Inserting nodes at a low level is exceedingly easy. You just use list.insert on an appropriate list in the tree. For instance, here's some code that adds the last of the three print calls you want (the other two would be almost as easy, they'd just require more indexing). Most of the code is building the new AST node for the print call. The actual insertion is very short:

source = """
def some_function(param):
    if param == 0:
       return case_0(param)
    elif param < 0:
       return negative_case(param)
    return all_other_cases(param)
"""

tree = ast.parse(source) # parse an ast tree from the source code

# build a new tree of AST nodes to insert into the main tree
message = ast.Str("Seems we're in the general case, calling all_other_cases")
print_func = ast.Name("print", ast.Load())
print_call = ast.Call(print_func, [message], []) # add two None args in Python<=3.4
print_statement = ast.Expr(print_call)

tree.body[0].body.insert(1, print_statement) # doing the actual insert here!

# now, do whatever you want with the modified ast tree.
print(astor.to_source(tree))

The output will be:

def some_function(param):
    if param == 0:
        return case_0(param)
    elif param < 0:
        return negative_case(param)
    print("Seems we're in the general case, calling all_other_cases")
    return all_other_cases(param)

(Note that the arguments for ast.Call changed between Python 3.4 and 3.5+. If you're using an older version of Python, you may need to add two additional None arguments: ast.Call(print_func, [message], [], None, None))

If you're using a higher level approach, things are a little bit trickier, since the code needs to figure out where to insert the new nodes, rather than using your own knowledge of the input to hard code things.
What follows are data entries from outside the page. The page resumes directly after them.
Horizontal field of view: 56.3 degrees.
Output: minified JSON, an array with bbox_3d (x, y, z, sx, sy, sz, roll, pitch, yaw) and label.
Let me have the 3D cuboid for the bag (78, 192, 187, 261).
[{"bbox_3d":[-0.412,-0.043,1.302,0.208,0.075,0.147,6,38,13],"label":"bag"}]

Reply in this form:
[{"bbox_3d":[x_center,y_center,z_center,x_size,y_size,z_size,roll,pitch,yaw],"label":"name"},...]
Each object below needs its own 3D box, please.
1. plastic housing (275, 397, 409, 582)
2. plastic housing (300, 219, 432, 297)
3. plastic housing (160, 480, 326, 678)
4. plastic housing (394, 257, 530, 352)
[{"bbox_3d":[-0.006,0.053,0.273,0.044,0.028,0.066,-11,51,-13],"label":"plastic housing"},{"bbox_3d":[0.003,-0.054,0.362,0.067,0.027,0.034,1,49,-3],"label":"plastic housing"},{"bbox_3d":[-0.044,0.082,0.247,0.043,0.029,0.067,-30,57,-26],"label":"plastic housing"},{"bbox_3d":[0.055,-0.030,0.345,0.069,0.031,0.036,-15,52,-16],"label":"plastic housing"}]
Here's a quick and dirty implementation of a TreeWalk subclass that adds a print call as the statement before any statement that has a Call node under it. Note that Call nodes include calls to classes (to create instances), not only function calls. This code only handles the outermost of a nested set of calls, so if the code had foo(bar()) the inserted print will only mention foo:

class PrintBeforeCall(astor.TreeWalk):
    def pre_body_name(self):
        body = self.cur_node
        print_func = ast.Name("print", ast.Load())
        for i, child in enumerate(body[:]):
            self.__name = None
            self.walk(child)
            if self.__name is not None:
                message = ast.Str("Calling {}".format(self.__name))
                print_statement = ast.Expr(ast.Call(print_func, [message], []))
                body.insert(i, print_statement)
        self.__name = None
        return True

    def pre_Call(self):
        self.__name = self.cur_node.func.id
        return True

You'd call it like this:

source = """
def some_function(param):
    if param == 0:
       return case_0(param)
    elif param < 0:
       return negative_case(param)
    return all_other_cases(param)
"""

tree = ast.parse(source)

walker = PrintBeforeCall()   # create an instance of the TreeWalk subclass
walker.walk(tree)   # modify the tree in place

print(astor.to_source(tree)

The output this time is:

def some_function(param):
    if param == 0:
        print('Calling case_0')
        return case_0(param)
    elif param < 0:
        print('Calling negative_case')
        return negative_case(param)
    print('Calling all_other_cases')
    return all_other_cases(param)

That's not quite the exact messages you wanted, but it's close. The walker can't describe the cases being handled in detail since it only looks at the names functions being called, not the conditions that got it there. If you have a very well defined set of things to look for, you could perhaps change it to look at the ast.If nodes, but I suspect that would be a lot more challenging.